| Action item |
With pictures left out, output exactly the lines of the listing below from the line that has "OP-12, status: 마침 -> 진행 중" to the line that has "DSO-55: none -> present", both lines kept.

| Data in this exercise |
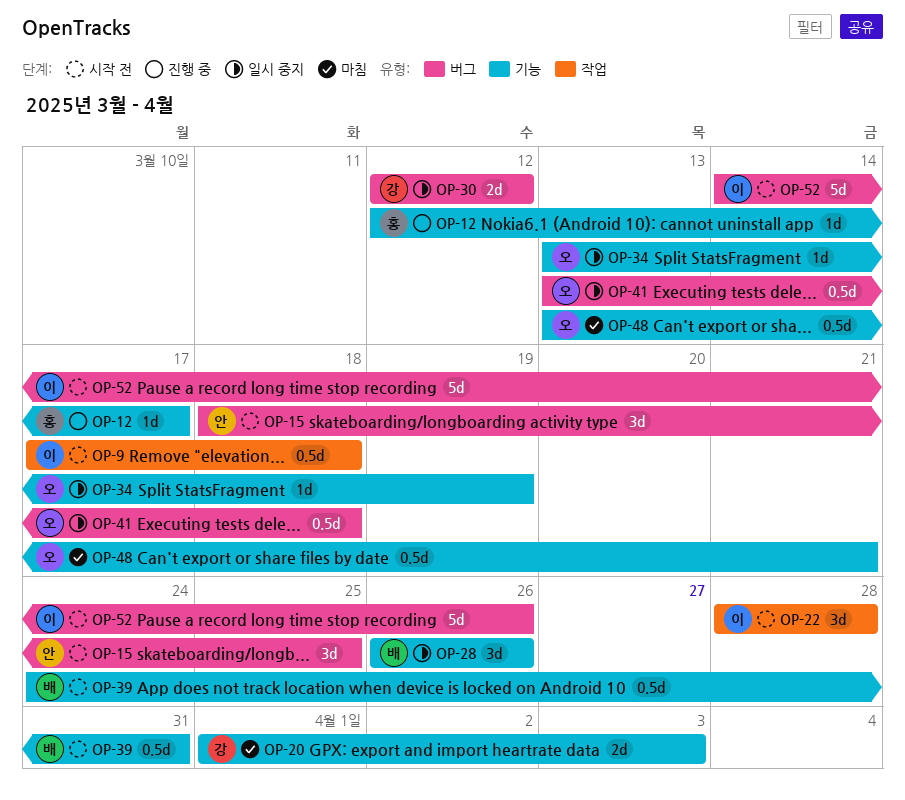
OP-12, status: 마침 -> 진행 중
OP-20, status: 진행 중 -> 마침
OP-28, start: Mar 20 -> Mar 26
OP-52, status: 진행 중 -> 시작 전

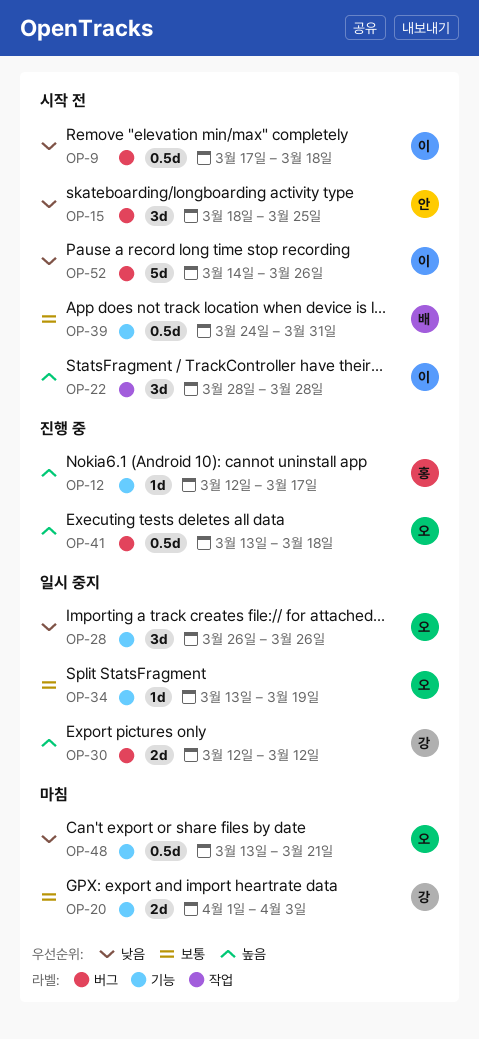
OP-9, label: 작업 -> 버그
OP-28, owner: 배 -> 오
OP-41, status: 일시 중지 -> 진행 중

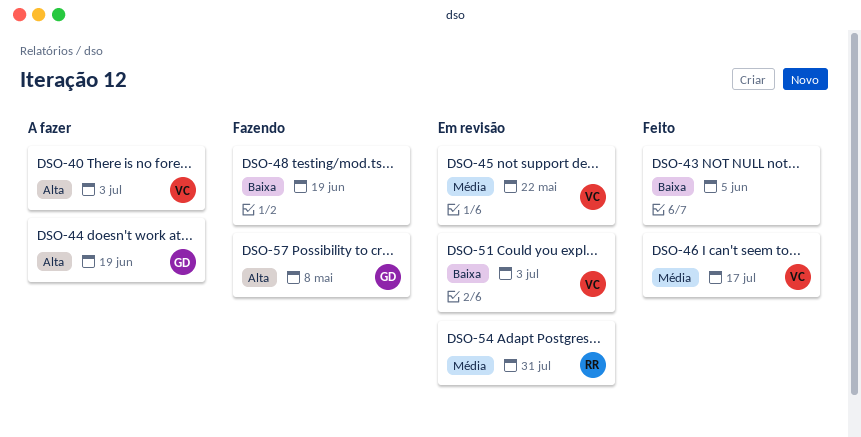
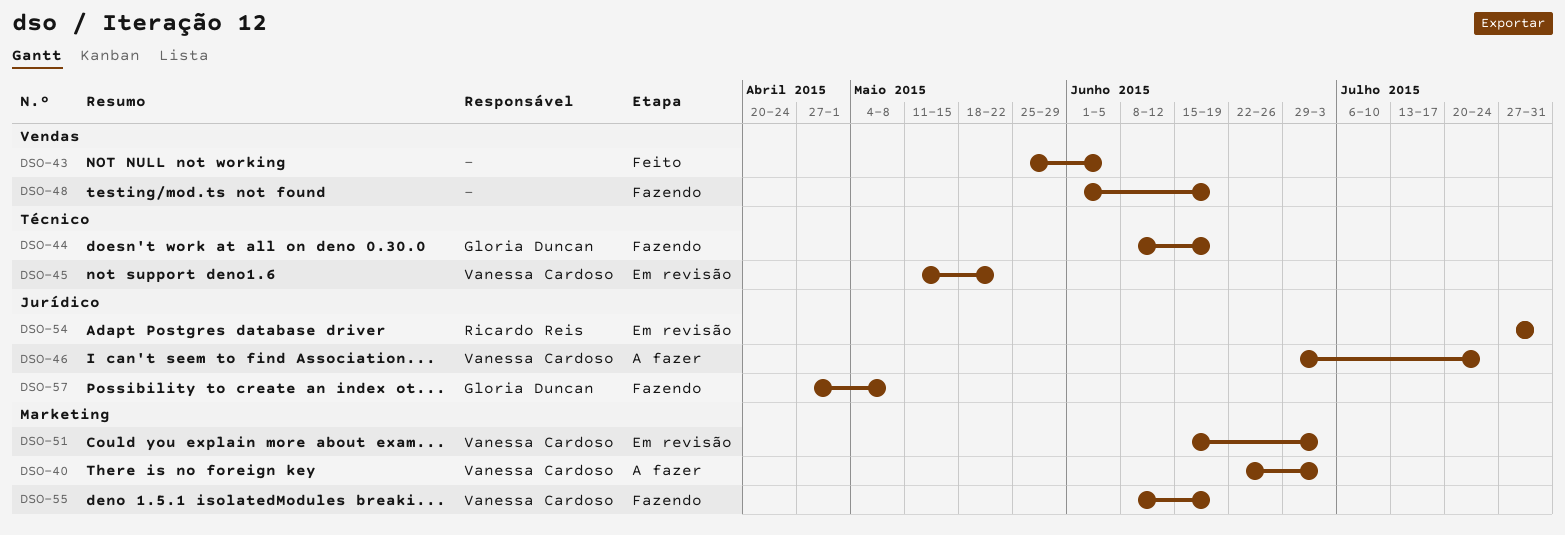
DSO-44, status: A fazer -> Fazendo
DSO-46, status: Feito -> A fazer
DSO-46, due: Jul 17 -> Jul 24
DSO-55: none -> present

...

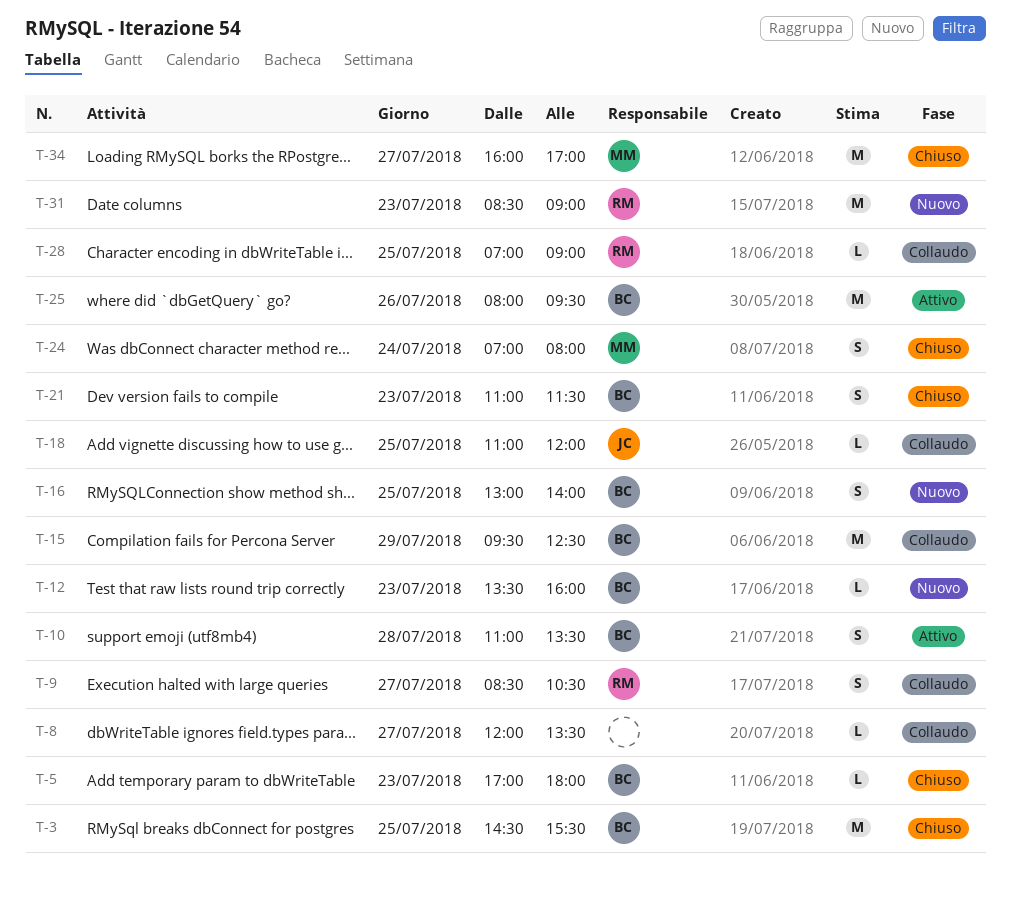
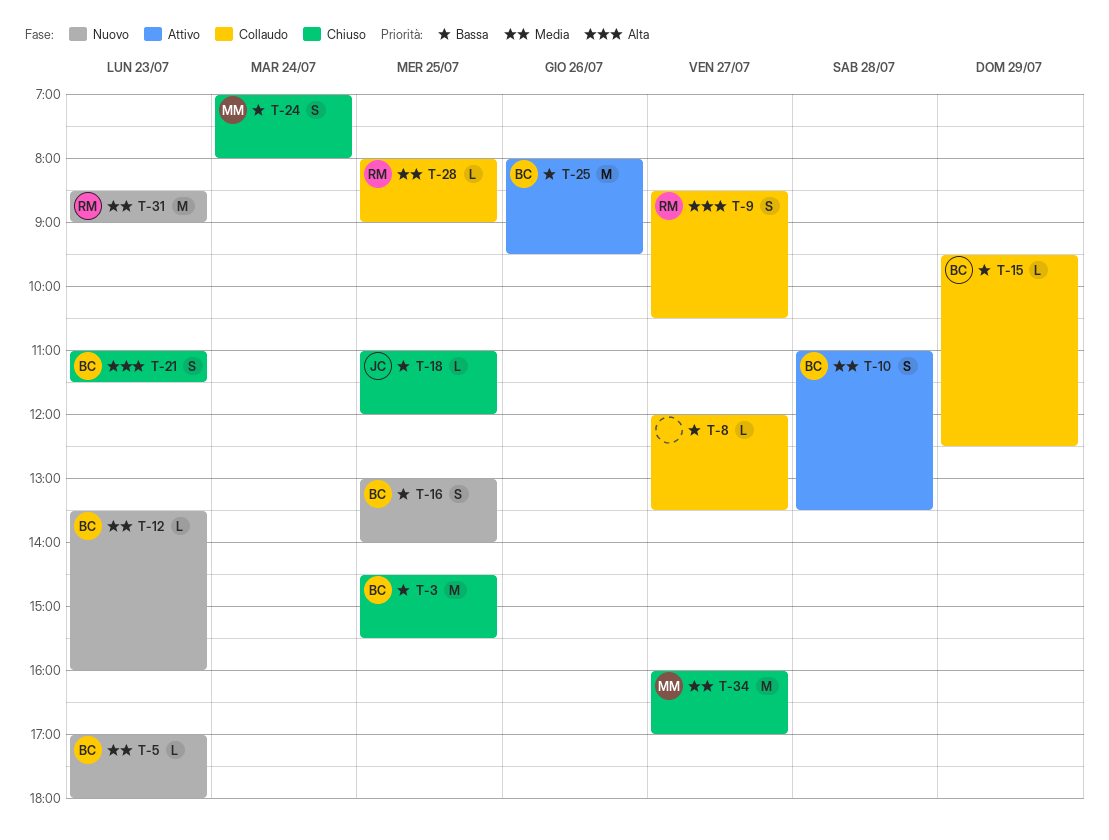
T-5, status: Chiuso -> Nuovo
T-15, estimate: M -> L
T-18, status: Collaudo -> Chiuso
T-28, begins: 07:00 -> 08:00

| Result for this exercise |
OP-12, status: 마침 -> 진행 중
OP-20, status: 진행 중 -> 마침
OP-28, start: Mar 20 -> Mar 26
OP-52, status: 진행 중 -> 시작 전

OP-9, label: 작업 -> 버그
OP-28, owner: 배 -> 오
OP-41, status: 일시 중지 -> 진행 중

DSO-44, status: A fazer -> Fazendo
DSO-46, status: Feito -> A fazer
DSO-46, due: Jul 17 -> Jul 24
DSO-55: none -> present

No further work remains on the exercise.